Documento di partenza:
= = = = = = =

La Cassazione ha dichiarato inammissibili i ricorsi di 13 imputati coinvolti nell’operazione “Trigarium”

Antonio Santo Bagnato

A Roccabernarda la ’ndrangheta esiste ed è capeggiata dal boss Antonio Santo Bagnato. Lo ha sentenziato la Cassazione che, venerdì sera, ha messo il sigillo sul processo scaturito dall’inchiesta Trigarium. Si tratta del nome dato all’operazione con cui la Dda di Catanzaro ed i carabinieri della Compagnia di Petilia Policastro - il 30 luglio 2018 - misero sotto scacco la cosca Bagnato ed i suoi sodali. Gli ermellini, dichiarando inammissibili i ricorsi delle difese, hanno confermato le 13 condanne – per oltre 121 anni di carcere - comminate il 19 gennaio 2022 dalla Corte d’Appello di Catanzaro. Le indagini dimostrarono che Antonio Santo Bagnato, dopo l’omicidio del 28enne Rocco Castiglione, avvenuto il 31 maggio 2014, prese il dominio di Roccabernarda.
Quel delitto di sangue (per il quale è alle battute finali il processo di secondo grado in Assise) venne organizzato e portato a compimento per ridisegnare le gerarchie mafiose nell’entroterra crotonese: la cosca dei Bagnato, a sua volta legata alle famiglie criminali dei Grande Aracri di Cutro e dei Comberiati di Petilia Policastro, si trasformò in “locale” di ‘ndrangheta, mentre il numero uno del clan, Antonio Santo Bagnato, divenne boss.

= = = = = = =

Dati:
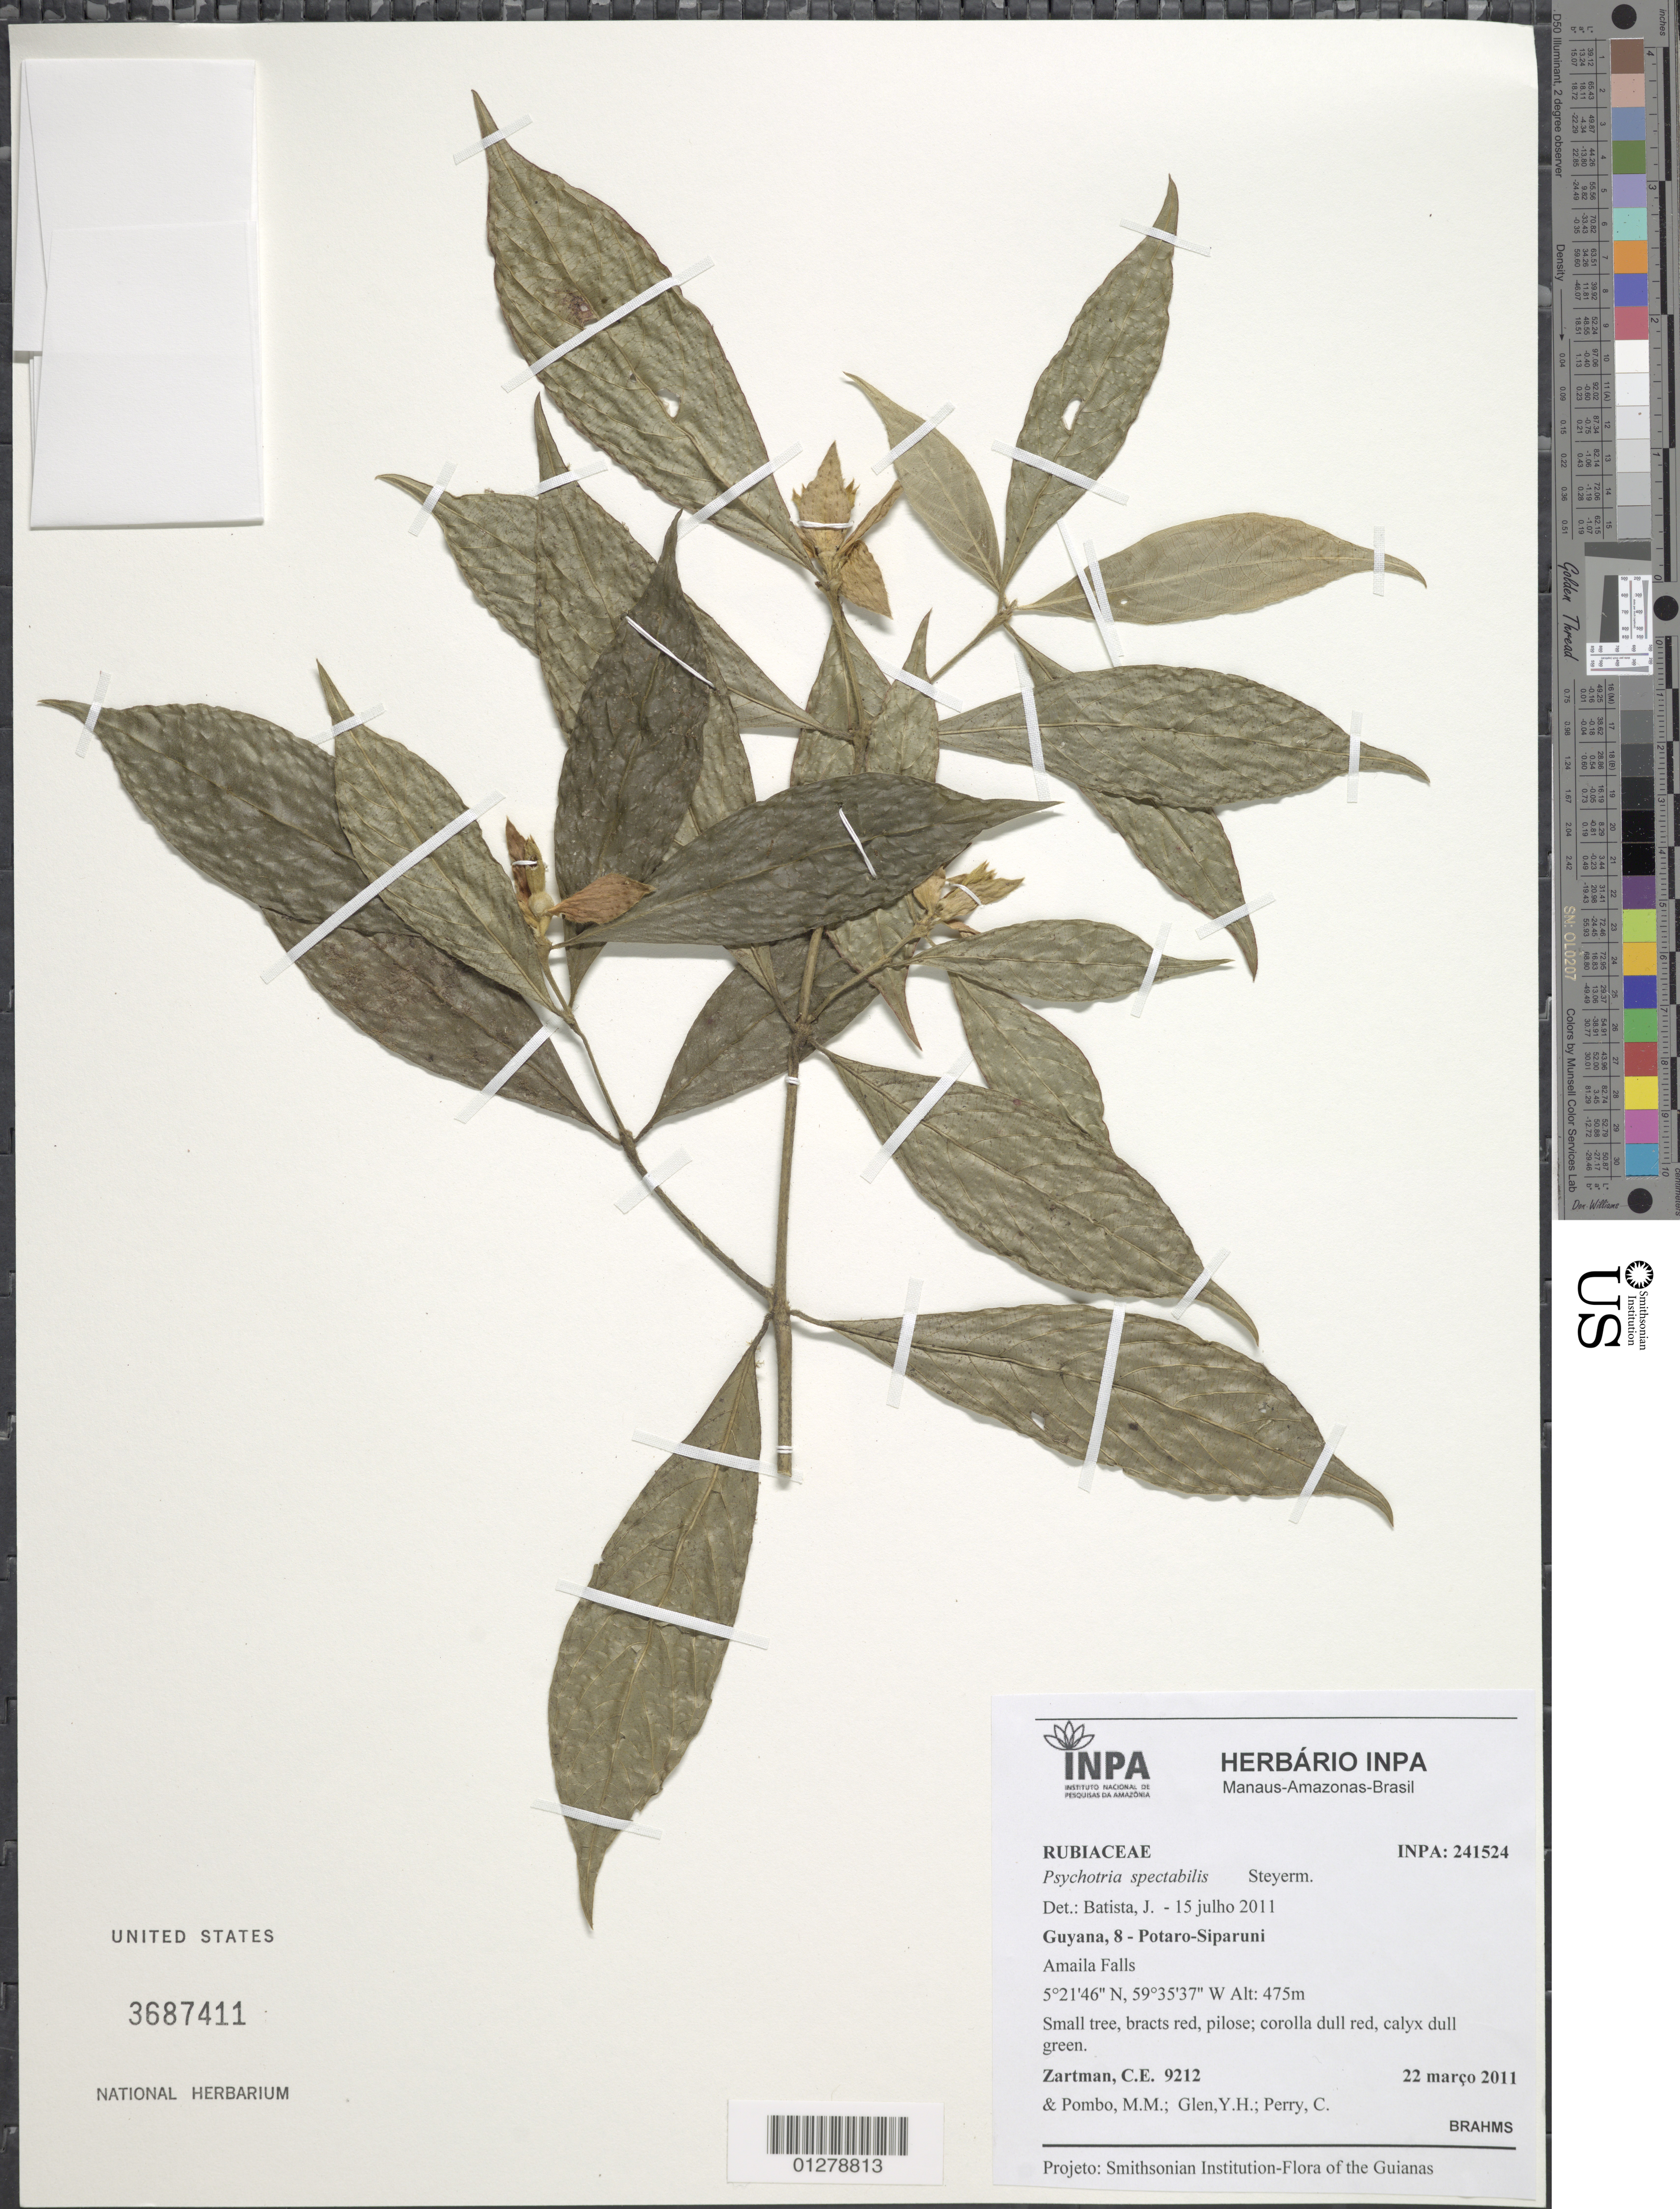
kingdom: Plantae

= = = = = = =

Consegna:
Stabilisci se ciascuna delle affermazioni seguenti concorda con l'articolo sul processo Trigarium. Rispondi sì o no per ognuna, citando alla lettera le parole dell'articolo che lo decidono.
(a) L'operazione contro la cosca Bagnato fu condotta il 30 luglio 2018 dalla Dda di Catanzaro insieme ai carabinieri della Compagnia di Petilia Policastro.
(b) Le 13 condanne confermate dalla Cassazione erano state pronunciate dalla Corte d'Appello di Catanzaro nel 2018.
(c) Rocco Castiglione aveva 28 anni quando fu ucciso.
I dati non hanno alcun legame con l'articolo.

Soluzione completa:
(a) Sì: "la Dda di Catanzaro ed i carabinieri della Compagnia di Petilia Policastro - il 30 luglio 2018 - misero sotto scacco la cosca Bagnato ed i suoi sodali".
(b) No: "comminate il 19 gennaio 2022 dalla Corte d’Appello di Catanzaro".
(c) Sì: "dopo l’omicidio del 28enne Rocco Castiglione".